A satire of consumer culture and the recognizably commercial musical itself, Hines describes her play as a “love letter to the world” in all its paradoxical beauty.
If done well, the juxtaposition of beauty with the grotesque as a performance style causes a short circuit in the brain, according to Hines, an expert on a clowning style know as bouffant, based in grotesque juxtapositions. “Anything horrific also needed to be beautiful somehow. Anything beautiful needed to have some darker component, some gravitas, some weight to it.”
Even with its relatively small cast size — two leads and two chorus characters — Hello… Hello presented exactly the kind of challenge directing masters student Jamie Dunsdon was looking for. A love story couched in the decadent musical theatre genre that simultaneously tries to strip the play to its essential qualities. The play is a complex set of contradictions.
From choreography designed to suggest dance without showing it, courtesy of Calgary director and playwright Glenda Stirling, to the lavish descriptions of unseen set pieces, Dunsdon’s production embraces the play’s nature.

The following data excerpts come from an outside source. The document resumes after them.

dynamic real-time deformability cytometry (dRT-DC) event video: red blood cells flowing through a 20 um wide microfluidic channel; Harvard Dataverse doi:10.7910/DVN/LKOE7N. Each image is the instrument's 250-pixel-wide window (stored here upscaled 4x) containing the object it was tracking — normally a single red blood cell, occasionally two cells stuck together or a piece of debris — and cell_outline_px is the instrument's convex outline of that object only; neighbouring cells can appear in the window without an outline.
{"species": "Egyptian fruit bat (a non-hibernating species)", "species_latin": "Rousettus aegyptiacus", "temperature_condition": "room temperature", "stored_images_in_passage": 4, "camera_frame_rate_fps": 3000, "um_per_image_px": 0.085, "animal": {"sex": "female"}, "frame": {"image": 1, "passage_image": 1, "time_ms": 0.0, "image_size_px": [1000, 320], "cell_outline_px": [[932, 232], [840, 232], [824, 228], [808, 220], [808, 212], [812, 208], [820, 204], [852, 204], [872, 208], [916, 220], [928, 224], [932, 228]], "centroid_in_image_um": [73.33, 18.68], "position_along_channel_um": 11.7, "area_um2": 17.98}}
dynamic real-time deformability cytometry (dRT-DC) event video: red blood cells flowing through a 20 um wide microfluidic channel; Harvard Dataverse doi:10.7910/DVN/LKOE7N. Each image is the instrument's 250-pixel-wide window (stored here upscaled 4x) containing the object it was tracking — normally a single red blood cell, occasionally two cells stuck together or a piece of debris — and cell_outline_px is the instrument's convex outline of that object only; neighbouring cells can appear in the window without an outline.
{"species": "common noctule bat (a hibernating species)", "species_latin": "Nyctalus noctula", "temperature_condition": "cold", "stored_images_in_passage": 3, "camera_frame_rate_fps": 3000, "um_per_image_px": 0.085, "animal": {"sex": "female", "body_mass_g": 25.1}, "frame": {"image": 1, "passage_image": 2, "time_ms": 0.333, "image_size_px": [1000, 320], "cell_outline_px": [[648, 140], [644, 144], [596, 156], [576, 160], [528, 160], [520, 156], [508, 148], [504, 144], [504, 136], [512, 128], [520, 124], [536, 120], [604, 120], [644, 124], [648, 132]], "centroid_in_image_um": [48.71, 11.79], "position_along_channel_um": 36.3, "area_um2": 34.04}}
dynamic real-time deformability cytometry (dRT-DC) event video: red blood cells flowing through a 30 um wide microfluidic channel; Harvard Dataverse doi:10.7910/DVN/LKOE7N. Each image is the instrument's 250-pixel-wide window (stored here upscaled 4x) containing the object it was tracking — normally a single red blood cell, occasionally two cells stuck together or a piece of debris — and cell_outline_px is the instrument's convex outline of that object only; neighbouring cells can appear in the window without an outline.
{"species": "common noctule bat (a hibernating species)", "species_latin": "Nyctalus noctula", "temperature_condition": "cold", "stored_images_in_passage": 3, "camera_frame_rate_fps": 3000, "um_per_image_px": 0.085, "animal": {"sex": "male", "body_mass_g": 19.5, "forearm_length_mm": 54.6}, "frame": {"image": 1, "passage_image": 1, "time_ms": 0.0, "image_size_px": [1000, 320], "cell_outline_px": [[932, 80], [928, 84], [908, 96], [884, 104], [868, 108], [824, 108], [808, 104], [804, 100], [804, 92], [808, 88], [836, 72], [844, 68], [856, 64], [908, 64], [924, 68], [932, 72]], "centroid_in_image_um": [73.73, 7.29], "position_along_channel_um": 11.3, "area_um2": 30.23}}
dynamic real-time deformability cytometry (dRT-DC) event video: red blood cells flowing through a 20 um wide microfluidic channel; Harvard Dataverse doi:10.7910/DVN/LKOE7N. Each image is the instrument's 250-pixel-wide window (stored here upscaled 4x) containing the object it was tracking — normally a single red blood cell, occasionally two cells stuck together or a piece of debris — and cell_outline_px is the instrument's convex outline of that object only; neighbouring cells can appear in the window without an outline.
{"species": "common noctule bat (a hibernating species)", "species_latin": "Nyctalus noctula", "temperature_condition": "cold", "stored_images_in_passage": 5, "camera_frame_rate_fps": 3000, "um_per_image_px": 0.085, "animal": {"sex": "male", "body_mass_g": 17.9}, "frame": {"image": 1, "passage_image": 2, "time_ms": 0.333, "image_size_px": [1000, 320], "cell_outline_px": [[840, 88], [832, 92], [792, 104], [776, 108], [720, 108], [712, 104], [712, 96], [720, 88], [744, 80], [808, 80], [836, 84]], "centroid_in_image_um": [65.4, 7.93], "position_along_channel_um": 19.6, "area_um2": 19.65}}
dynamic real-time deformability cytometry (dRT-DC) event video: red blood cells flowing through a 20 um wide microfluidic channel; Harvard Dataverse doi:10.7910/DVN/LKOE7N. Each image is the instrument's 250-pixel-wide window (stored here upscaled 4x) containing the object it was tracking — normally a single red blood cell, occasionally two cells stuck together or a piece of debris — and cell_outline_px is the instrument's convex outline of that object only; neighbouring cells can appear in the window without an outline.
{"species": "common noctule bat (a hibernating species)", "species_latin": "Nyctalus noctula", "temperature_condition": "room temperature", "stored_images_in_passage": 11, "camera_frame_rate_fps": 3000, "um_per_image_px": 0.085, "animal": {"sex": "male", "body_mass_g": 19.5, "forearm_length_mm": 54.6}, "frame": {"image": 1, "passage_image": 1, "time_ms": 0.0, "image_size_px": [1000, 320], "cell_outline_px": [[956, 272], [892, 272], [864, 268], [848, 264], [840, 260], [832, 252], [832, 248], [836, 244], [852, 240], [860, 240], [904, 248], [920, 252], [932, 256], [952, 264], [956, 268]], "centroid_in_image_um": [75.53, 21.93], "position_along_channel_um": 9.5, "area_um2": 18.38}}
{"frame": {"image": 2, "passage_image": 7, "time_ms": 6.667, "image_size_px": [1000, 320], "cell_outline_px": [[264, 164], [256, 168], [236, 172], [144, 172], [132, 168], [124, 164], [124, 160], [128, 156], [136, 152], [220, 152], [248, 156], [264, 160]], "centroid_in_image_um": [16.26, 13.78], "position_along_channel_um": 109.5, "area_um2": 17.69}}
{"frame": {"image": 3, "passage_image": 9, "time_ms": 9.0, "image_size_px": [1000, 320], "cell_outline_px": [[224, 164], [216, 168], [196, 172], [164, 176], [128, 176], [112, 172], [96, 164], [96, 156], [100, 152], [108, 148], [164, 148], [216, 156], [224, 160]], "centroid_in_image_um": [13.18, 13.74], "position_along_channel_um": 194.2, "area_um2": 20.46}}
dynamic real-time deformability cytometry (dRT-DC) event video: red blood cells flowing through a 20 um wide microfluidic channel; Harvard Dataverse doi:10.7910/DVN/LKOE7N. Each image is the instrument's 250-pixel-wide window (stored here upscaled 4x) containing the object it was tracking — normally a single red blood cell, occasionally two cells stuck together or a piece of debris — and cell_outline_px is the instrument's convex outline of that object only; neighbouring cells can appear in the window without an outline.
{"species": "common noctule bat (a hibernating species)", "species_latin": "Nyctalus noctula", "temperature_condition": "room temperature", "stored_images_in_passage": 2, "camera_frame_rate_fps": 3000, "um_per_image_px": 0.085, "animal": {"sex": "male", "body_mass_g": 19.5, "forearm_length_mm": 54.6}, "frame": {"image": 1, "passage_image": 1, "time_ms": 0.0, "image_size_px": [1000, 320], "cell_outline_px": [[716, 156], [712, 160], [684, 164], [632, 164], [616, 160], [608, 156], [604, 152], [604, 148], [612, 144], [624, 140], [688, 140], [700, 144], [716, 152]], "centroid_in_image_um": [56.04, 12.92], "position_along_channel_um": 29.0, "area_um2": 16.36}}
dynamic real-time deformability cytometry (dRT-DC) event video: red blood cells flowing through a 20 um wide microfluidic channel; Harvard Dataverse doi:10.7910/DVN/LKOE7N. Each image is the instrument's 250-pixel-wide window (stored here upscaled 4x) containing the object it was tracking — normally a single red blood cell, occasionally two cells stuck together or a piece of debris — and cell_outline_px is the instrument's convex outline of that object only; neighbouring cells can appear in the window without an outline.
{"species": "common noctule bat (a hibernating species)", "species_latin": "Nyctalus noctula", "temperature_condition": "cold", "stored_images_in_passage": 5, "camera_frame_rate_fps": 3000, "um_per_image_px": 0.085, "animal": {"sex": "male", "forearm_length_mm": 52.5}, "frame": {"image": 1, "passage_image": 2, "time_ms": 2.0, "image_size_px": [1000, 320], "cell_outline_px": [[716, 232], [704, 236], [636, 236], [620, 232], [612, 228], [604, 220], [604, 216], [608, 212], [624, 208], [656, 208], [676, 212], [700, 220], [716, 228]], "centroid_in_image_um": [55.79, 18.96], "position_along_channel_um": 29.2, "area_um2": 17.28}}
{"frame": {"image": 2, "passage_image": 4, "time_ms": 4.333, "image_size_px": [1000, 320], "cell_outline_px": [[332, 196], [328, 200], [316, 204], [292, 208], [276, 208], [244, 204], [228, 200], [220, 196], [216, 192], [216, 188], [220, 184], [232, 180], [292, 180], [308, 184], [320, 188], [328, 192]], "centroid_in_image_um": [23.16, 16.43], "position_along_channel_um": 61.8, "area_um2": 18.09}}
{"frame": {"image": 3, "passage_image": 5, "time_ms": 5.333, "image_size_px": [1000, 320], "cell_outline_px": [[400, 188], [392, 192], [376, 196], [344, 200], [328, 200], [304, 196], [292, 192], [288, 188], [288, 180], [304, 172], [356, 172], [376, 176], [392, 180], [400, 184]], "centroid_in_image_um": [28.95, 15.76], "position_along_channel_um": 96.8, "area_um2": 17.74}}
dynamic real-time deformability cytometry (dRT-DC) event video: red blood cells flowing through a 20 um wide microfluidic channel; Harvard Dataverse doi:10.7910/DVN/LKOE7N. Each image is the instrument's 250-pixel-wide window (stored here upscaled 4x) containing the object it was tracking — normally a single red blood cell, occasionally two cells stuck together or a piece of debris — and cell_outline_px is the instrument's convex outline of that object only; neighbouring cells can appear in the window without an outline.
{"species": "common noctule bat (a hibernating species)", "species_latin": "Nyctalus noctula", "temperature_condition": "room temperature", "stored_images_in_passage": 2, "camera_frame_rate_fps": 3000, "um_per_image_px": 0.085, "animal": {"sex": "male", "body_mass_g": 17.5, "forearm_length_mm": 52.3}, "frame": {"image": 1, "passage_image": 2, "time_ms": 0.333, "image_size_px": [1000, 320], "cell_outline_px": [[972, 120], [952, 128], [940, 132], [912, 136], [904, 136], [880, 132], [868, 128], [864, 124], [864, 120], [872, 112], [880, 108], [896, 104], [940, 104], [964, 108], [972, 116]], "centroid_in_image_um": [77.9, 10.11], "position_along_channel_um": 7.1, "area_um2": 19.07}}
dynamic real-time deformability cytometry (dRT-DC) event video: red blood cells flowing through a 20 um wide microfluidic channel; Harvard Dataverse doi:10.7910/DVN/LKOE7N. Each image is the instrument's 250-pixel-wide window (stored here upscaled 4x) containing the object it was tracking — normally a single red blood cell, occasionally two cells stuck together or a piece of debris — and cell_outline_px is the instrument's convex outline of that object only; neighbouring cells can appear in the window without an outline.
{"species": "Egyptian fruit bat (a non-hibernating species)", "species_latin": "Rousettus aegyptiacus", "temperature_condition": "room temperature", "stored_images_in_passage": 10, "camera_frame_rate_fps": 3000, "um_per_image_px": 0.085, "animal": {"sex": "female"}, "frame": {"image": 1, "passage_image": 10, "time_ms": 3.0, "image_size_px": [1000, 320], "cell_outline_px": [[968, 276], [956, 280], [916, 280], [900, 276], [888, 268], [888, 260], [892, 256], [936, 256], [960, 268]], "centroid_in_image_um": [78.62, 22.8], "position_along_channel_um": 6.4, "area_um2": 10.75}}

“This play really resists spectacle,” says Dunsdon. “It asks the director and designers not to go crazy and show everything that is going on onstage, so the goal all along has been to find ways to suggest what’s going on onstage without showing it.
“The play takes place in the future where art is something of an extinct form, and so the idea has been that we’re doing a play for a world where there is no money for arts,” she adds. “So what sets and lights do we have? Nothing.”
In fact, the play itself owes its current form to economic necessity. It was stripped down from an earlier draft with an eight-member cast to its more elegantly minimal current form during development at the playwriting unit of Toronto’s Tarragon Theatre.
“Mike Harris was in power, really stripping everything back in terms of funding to artists and kind of telling us that we should be able to make theatre with nothing,” recalls Hines. “So I tried to simulate making theatre with nothing as best as I could.”
This production marks the first time Hines has not starred as Cassandra, the retail-savvy heroine — a convention also born by necessity when mounting the production with her own company, Poschy Production. Though the piece was later picked up by the Tarragon, Hines is particularly aware of the limitations and hidden benefits of the funding limitations that created her play.
“When you have a small independent company, I believe one of the benefits is that I’m able to just be an artist while I’m going to be crappy as a businessperson and work around it,” she says. “That’s ultimate freedom. If you’re creating something where financial gain isn’t part of the necessary outcome, then it becomes something else and exists for its own sake.”
So while a cathartic resolution between funding and the arts isn’t likely to emerge anytime soon, Hines hopes that there’s still something to be gained in the contrast. “What I’ve always tried to do with my writing is go for that underbelly, the dark and the disturbing that I think we all experience every day,” she says. “Bringing light into these darker places so there can be an experience of these darker components, but also a release.
“A cleansing, that’s my ultimate aim,” she says. “To give the audience psychic colonic.”